Father Martin Lintner, a professor at Brixen Theology College and president of the Internation Network of Societies for Catholic Theology (INSECT for short) and the European Society for Catholic Theology, made his pro-homosexuality comments in Die Furche (the Furrow), a German-language theology journal, under the suggestive title, “Good? Evil?—Beyond?” on July 1.

Vatican Radio’s German edition put up its précis the very next day, under the headline “Moral theology: the Church’s sexual teaching is in flux.”

Within days, the picture was removed from the article, then it was back, and then again by July 8 it was gone. The editor of the German edition of Vatican Radio, Father Bernd Hagenkord, however, made it clear he disagreed with the criticism the article and picture had attracted. Perhaps the picture was ill-chosen, he admitted in a blog post, but publishing Lintner’s opinion “was not really a scandal.”

Lintner presented his piece as very much in the spirit both of Pope Francis’ early comments to the effect of “If a person is gay and seeks God and has good will, who am I to judge him?” and of the midpoint report from last year’s Synod on the Family. The latter report was actually the work of a liberal minority, and drew much opposition from the Synod fathers. It spoke of the “gifts” that homosexuality can bring to the Church.

Lintner goes far further.

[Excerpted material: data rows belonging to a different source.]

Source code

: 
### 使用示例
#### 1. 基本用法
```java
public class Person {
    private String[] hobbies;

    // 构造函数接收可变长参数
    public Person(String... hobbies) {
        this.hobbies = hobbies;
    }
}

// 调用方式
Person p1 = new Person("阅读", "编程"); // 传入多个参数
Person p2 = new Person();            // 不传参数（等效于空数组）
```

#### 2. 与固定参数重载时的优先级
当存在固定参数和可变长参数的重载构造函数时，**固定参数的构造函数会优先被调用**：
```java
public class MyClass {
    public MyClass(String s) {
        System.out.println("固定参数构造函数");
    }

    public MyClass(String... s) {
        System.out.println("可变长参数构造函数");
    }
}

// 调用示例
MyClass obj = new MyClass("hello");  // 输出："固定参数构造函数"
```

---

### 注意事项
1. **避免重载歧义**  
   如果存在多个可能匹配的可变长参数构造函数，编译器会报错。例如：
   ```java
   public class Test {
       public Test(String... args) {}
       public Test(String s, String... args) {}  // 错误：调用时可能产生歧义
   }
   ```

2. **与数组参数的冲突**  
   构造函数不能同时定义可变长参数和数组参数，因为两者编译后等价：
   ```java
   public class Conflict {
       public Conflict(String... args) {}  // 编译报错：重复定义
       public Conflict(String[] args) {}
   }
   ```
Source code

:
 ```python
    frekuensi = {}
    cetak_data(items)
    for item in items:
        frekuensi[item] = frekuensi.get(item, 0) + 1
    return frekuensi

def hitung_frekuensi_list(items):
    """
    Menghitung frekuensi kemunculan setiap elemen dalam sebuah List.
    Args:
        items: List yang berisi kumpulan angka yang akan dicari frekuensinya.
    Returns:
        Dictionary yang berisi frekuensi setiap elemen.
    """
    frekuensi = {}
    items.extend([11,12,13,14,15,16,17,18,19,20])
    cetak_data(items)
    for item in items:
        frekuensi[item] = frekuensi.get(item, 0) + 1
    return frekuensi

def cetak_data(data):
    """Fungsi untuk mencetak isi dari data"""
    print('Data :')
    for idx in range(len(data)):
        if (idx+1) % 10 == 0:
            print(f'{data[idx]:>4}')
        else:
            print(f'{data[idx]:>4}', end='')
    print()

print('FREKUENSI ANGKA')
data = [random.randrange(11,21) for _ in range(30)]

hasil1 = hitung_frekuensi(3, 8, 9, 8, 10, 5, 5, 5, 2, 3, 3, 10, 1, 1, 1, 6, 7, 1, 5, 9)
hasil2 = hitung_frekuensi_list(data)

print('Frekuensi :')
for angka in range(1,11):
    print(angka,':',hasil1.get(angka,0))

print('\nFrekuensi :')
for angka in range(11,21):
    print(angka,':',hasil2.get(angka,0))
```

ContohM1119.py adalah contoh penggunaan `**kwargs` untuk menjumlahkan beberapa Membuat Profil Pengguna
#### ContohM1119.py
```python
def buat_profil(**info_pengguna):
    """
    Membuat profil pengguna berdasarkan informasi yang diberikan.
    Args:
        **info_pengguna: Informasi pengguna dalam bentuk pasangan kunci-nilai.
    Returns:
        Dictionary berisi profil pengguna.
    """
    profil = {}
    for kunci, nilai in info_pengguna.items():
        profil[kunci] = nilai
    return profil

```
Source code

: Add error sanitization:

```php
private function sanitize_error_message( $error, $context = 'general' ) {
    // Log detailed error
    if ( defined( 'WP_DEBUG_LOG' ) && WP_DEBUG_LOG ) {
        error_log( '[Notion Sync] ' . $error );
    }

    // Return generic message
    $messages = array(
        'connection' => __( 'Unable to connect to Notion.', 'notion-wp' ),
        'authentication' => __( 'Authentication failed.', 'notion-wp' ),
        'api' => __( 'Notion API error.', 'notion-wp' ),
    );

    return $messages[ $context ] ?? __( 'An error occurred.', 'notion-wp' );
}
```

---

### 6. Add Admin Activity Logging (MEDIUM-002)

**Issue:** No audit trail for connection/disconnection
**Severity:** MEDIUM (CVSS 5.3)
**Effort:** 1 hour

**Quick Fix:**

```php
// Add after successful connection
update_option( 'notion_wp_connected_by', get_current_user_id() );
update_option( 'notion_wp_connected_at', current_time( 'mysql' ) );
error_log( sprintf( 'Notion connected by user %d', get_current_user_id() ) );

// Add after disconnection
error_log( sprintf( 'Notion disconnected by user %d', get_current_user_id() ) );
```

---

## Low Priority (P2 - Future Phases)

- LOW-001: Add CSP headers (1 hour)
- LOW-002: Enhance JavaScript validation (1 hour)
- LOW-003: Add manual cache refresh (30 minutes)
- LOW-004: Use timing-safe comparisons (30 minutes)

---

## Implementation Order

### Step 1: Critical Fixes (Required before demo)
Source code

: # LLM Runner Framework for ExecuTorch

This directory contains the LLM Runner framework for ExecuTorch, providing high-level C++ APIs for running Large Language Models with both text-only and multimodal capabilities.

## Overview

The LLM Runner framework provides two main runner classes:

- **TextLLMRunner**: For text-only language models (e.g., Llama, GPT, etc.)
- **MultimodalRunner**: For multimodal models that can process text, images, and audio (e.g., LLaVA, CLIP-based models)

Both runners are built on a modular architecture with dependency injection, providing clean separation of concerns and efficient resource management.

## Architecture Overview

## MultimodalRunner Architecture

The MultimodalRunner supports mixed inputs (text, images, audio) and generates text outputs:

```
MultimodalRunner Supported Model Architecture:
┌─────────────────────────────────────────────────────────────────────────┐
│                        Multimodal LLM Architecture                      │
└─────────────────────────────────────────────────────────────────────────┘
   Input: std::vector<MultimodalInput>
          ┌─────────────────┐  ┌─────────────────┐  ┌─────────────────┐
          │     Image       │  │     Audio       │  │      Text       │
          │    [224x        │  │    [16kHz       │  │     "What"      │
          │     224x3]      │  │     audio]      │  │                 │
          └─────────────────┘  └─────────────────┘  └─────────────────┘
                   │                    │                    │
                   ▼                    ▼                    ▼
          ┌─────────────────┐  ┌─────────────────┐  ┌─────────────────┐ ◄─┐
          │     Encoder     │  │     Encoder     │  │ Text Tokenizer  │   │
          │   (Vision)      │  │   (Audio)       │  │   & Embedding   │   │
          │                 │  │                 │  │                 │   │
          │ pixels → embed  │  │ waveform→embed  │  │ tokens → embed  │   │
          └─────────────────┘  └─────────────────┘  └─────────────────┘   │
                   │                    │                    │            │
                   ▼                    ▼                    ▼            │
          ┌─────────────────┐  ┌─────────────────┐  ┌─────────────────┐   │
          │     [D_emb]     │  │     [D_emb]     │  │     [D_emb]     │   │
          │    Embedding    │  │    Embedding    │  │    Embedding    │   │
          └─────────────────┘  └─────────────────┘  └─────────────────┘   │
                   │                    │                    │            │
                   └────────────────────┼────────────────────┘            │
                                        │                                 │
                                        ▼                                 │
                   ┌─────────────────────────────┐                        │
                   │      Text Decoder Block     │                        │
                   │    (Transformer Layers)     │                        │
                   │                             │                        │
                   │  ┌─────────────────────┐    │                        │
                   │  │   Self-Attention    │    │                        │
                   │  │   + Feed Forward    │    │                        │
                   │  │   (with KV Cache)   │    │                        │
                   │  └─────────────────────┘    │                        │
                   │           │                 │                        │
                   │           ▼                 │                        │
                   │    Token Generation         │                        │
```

He calls for a theological understanding of homosexual acts based on the relationship between the two people involved, not on the natural law thinking that has always formed the basis of the Catholic condemnation of homosexuality—that it is closed to procreation, and therefore contrary to God’s manifest intention.

But Lintner says the Church needs to call on all to practice “a self-determined, responsible use of their sexuality.” For each person “the personal judgment of conscience remains the final authority.” As for the blanket condemnation from the Church, it does not promote individual judgment but obedience. “Moral actions can never be reduced to an ethics of obedience,” wrote Lintner.

The Vatican report paraphrases Lintner as saying that the old natural law morality now co-exists in tension with the new, “personal judgment” approach.  “The argument of the biological procreation function continues to stand apart from the personal judgment criteria. A mediation between the natural law and the personal reasoning is difficult.”

Nowhere does the Vatican report question or contradict Lintner, nor counter his views with those of an orthodox thinker. The message is that change is coming: homosexuals will be recognized as full members of the Church, and this will be a good thing.

Hagenkord removed the picture, but blasted critics for their lack of charity towards homosexuals. Some people, he said in his July 6 blog post, “cannot bear it that some people are different. And then we are astonished…that homosexuals feel discriminated? Still today.”

Hagenkord was a moderator of a May 25 conference of liberal churchmen in Rome discussing how to advance the progressive agenda at the Synod on issues like homosexuality and communion for the divorced.